The history of promoting movies with vomit bags is an imperfect one: "Blood Feast" producer David F. Friedman is alleged to have started the trend by providing patrons with stomach distress bags before viewing that pioneering gore film in 1963. Many horror history sources cite the Boston-based distribution company Hallmark Releasing Corporation as one of the first to popularize the practice when they armed theatergoers with airline sickness bags in order to see their 1972 release, the German witch-hunting film "Mark of the Devil." That effective bit of ballyhoo has been reproduced countless times in subsequent decades, with films ranging from "Cannibal Ferox" and Peter Jackson's "Bad Taste" to Alexandre Aja's remake of "The Hills Have Eyes" all employing barf bags to help sell their accompanying feature as the ultimate gross-out.

Need an Eraserhead mask? A24 had one

Though many of the gimmicks mentioned here were used for their accompanying films' first Stateside theatrical run, the "Eraserhead" cut-out mask appears to have been used for midnight screenings of David Lynch's groundbreaking surreal nightmare after its release in 1976. A 2021 auction of promotional movie items by the production company A24 ("The Whale," "X") included an oversized photograph of star Jack Nance that one could (if so inclined) cut out and wear as a mask. The mask featured helpful dotted lines for a clean cut, and even tabs for tying the mask to your face with string. Though the A24 site dates the mask back to 1997, other online sources claim that the cut-out was given out at screenings in the 1980s.

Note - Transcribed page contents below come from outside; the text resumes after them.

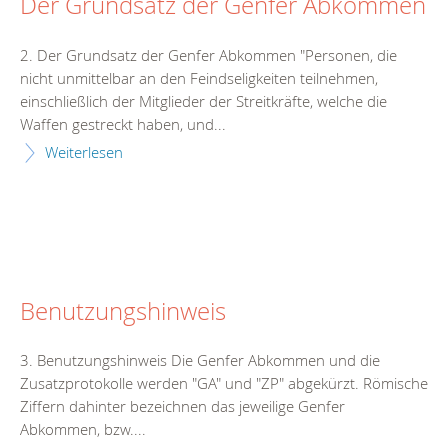
Der Grundsatz der Genfer Abkommen
2. Der Grundsatz der Genfer Abkommen "Personen, die
nicht unmittelbar an den Feindseligkeiten teilnehmen,
einschließlich der Mitglieder der Streitkräfte, welche die
Waffen gestreckt haben, und...
Weiterlesen
Benutzungshinweis
3. Benutzungshinweis Die Genfer Abkommen und die
Zusatzprotokolle werden "GA" und "ZP" abgekürzt. Römische
Ziffern dahinter bezeichnen das jeweilige Genfer
Abkommen, bzw....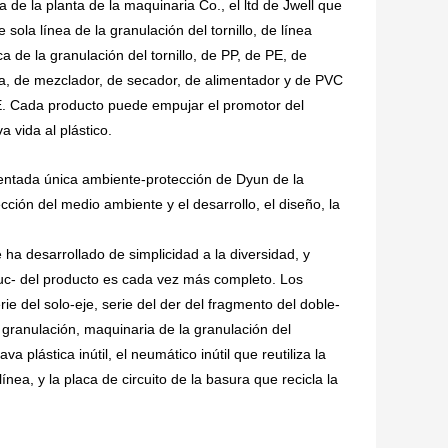
e la planta de la maquinaria Co., el ltd de Jwell que
 sola línea de la granulación del tornillo, de línea
ca de la granulación del tornillo, de PP, de PE, de
 de mezclador, de secador, de alimentador y de PVC
CE. Cada producto puede empujar el promotor del
 vida al plástico.
ientada única ambiente-protección de Dyun de la
cción del medio ambiente y el desarrollo, el diseño, la
ha desarrollado de simplicidad a la diversidad, y
ruc- del producto es cada vez más completo. Los
rie del solo-eje, serie del der del fragmento del doble-
a granulación, maquinaria de la granulación del
va plástica inútil, el neumático inútil que reutiliza la
ínea, y la placa de circuito de la basura que recicla la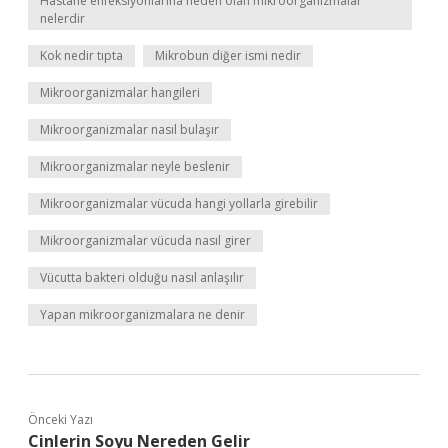
Hastane enfeksiyonlarına neden olan mikroorganizmalar
nelerdir
Kok nedir tıpta
Mikrobun diğer ismi nedir
Mikroorganizmalar hangileri
Mikroorganizmalar nasıl bulaşır
Mikroorganizmalar neyle beslenir
Mikroorganizmalar vücuda hangi yollarla girebilir
Mikroorganizmalar vücuda nasıl girer
Vücutta bakteri olduğu nasıl anlaşılır
Yapan mikroorganizmalara ne denir
Önceki Yazı
Cinlerin Soyu Nereden Gelir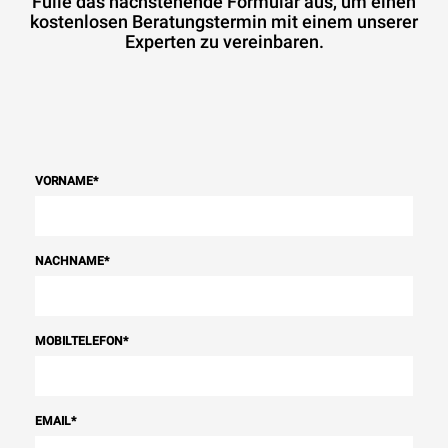
Fülle das nachstehende Formular aus, um einen
kostenlosen Beratungstermin mit einem unserer
Experten zu vereinbaren.
VORNAME
*
NACHNAME
*
MOBILTELEFON
*
EMAIL
*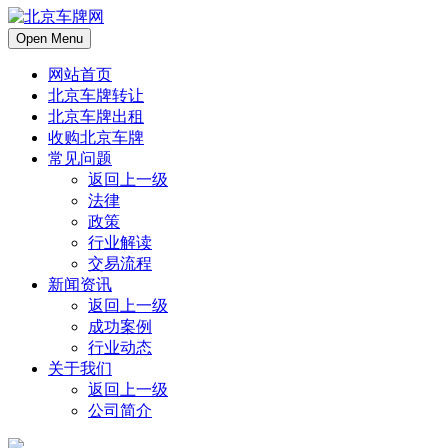
Open Menu
网站首页
北京车牌转让
北京车牌出租
收购北京车牌
常见问题
返回上一级
法律
政策
行业解读
交易流程
新闻资讯
返回上一级
成功案例
行业动态
关于我们
返回上一级
公司简介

It's too late to buy the mask, which sold for a staggering $400, but it's worth noting that at least a third of the mask is taken up by Nance's skyscraper hairdo, which may have proven unwieldy for the wearer (especially in a high wind). It also appears that the mask lacked eyeholes, as Nance's eyes appear intact in the photo. To quote A24's listing, this last detail makes the "Eraserhead" mask "the definition of Lynchian."